DVR Full of Awesome

october 9, 2010

Windows Media Center


So, last week, our DVR from Dish Network broke and I said my goodbyes to a bunch of TV characters as we bid satellite TV adieu. Last Thursday, Dick from Dick's Antenna visited us and put up what looks like a rectangular BBQ grill on our chimney. Then wham, we got 69 of 75 available channels in the San Francisco Bay Area. Sure, we didn't have the extra channels like USA Network or Food Network, but locals were good enough. There was one thing missing though: DVR.

This should ring true to any parent: There are no "Appointment TV" shows, you watch when you have time (ie. when the kids are asleep). So, a DVR was sorely missed. I did some research a while back when we were already thinking about dropping Dish Network and came up with three viable OTA HDTV DVRs:
The Channel Master CM-7000PAL was actually a really nice option when I saw it. A full DVR without any recurring monthly costs like the TiVo. You pick up the $350 box, plug it in and there was a DVR. There are some limitations to the DVR though, it only uses programming information that is broadcast over-the-air, which I guess is OK. The DVR does not do name-based scheduling like a TiVo or Windows Media Center: It schedules like old skool VCRs, yea, those things that used tapes and stuff. What you did was find your show, say "Chuck" that shows on NBC on Mondays at 8pm. You set that time slot for that channel to record. The DVR records then and there only, not based on name, but based on time+channel. So, if your show moves, you will have to manually change the timer. But, here is the thing that killed the CM-7000PAL idea: It is a rebranded Dish Network DTVPal HDTV DVR. Ugh, after going through three Dish Network DVRs, I was not going to buy another one. Dish Network DVRs are terribly unreliable, especially when they get hot -- and this seems to be a constant problem with them. All of our DVRs died during the summer -- the lasted just a bit over 12 months before it died.
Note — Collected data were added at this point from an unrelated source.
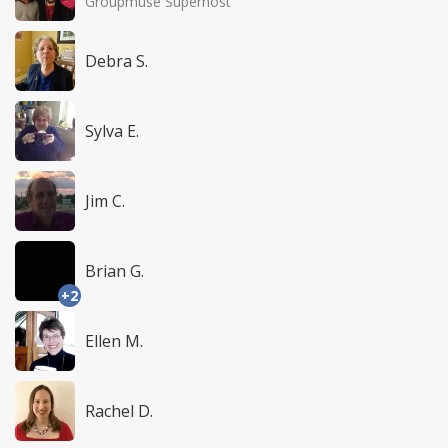
Groupmuse Superhost
Debra S.
Sylva E.
Jim C.
Brian G.
+2
Ellen M.
Rachel D.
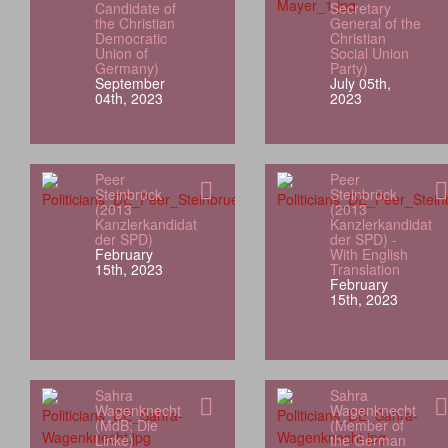
Candidate of
Secretary
the Christian
General of the
Democratic
Christian
Union of
Social Union
Germany)
Party)
September
July 05th,
04th, 2023
2023
Peer
Peer
Steinbrück
Steinbrück
(2013
(2013
Kanzlerkandidat
Kanzlerkandidat
der SPD)
der SPD) -
February
With English
15th, 2023
Translation
February
15th, 2023
Sahra
Sahra
Wagenknecht
Wagenknecht
(MdB; Die
(Member of
Linke)
the German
Since were were thinking about getting rid of satellite for the sheer fact that we wanted to save on monthly fees, the $9-20 monthly TiVo fee really wiped it from consideration.  To get the $9/mo, one has to pay for not only for the TiVo box, but also for three years of service upfront -- at the time of writing this, the total would be just $2 shy of $600. TiVo also offers a "lifetime" subscription which is an upfront cost of $399 plus the cost of the TiVo box, so almost $700. Kind of expensive. Sure, the TiVo has a lot of extras like Netflix and Amazon. But, I have a Roku box already and that provides these services.
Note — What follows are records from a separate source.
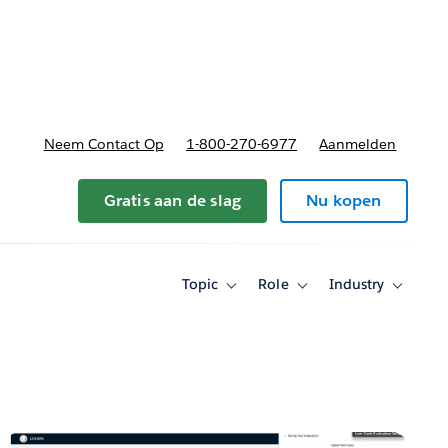
nnen
b-navigation for Plannen en prijzen
Neem Contact Op
1-800-270-6977
Aanmelden
Gratis aan de slag
Nu kopen
Topic
Role
Industry
Toggle
Toggle
Toggle
sub-
sub-
sub-
navigation
navigation
navigati
for
for
for
Topic
Role
Industry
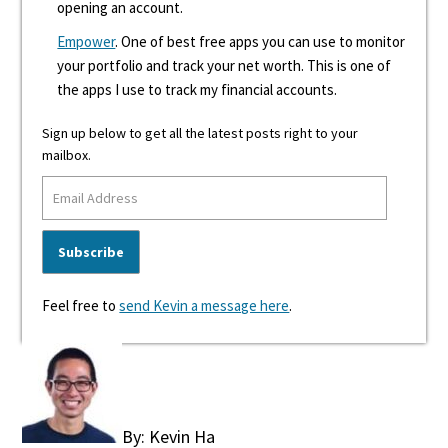
opening an account.
Empower
. One of best free apps you can use to monitor
your portfolio and track your net worth. This is one of
the apps I use to track my financial accounts.
Sign up below to get all the latest posts right to your
mailbox.
Feel free to
send Kevin a message here
.
By: Kevin Ha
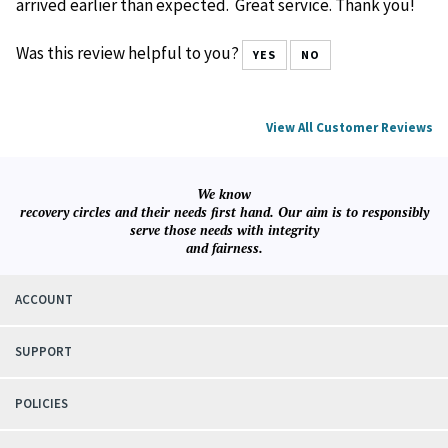
Reviewer: Klaus Cobb from Boca Raton, FL United States
This was exactly what I was looking for. The color was
what I wanted (brown) and it fits the book perfectly. It
arrived earlier than expected. Great service. Thank you!
Was this review helpful to you?
YES
NO
View All Customer Reviews
We know
recovery circles and their needs first hand. Our aim is to responsibly
serve those needs with integrity
and fairness.
ACCOUNT
SUPPORT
The HTPC thing was interesting, but I did not want to add a computer next to the TV. Then a buddy (looking at you Bjornar) told me about his Windows Media Center setup that used his Xbox 360 as an extender. So, I did a bunch of research and here is how our new DVR is setup: How's it work? Awesome. Say what you might about Microsoft Windows, all I know is that Windows Media Center is full of awesome. Since Windows Media Center comes with all flavors Windows 7, I just reinstalled Windows 7 on the netbook and then installed the Silicondust software for the HDHomeRun. Windows Media Center instantly detected the tuner and got everything going with a few clicks.

The interface for Windows Media Center is really beautiful and easy to use. It is snappy, even over the network. After using the bland interface from the Dish Network DVRs for so many years, it is a nice to have something with lots of eye-candy. (See some screenshots and videos of Windows 7 Media Center here at Engadget).  The Engadget review encompasses all of thing wonder things that I have rumbling in my head about Windows Media Center.

One nice thing that I found is that all decoding and rendering of video and interface is done at the Extender -- and not done by the Windows Media Center server. That is why I am able to get away with using the low speed (and low power consumption) Atom N280 netbook as my Windows Media Center server. The other thing I found and want to note is that using "Away Mode" on the server in essence turns off the monitor and leaves the rest of the computer running 24x7. That is not very good for power saving. So, I use S3 Suspend (ie "Sleep") instead. Windows Media Center is able to wake the computer when it needs to do updates or record a show. Setting a fixed IP address and turning on Wake-on-Lan allows my Xbox 360 to wake-up the computer when I want to watch something.

With the 320GB harddrive, I am able to record 220 hours in SDTV or 33 hours in HDTV.  That is a whole lot of "good enough". The everything is running wired on a 100Mbps switch and that is more bandwidth than is needed for this setup.

The cost of this setup was significantly lower than the TiVo since there are no monthly fees and also because I had the netbook and Xbox 360 already. But, if done on the cheap, the Windows Media Center setup will still cost less than the "lifetime" TiVo package:
Anyways, we have DVR functionality again and it is fantastic.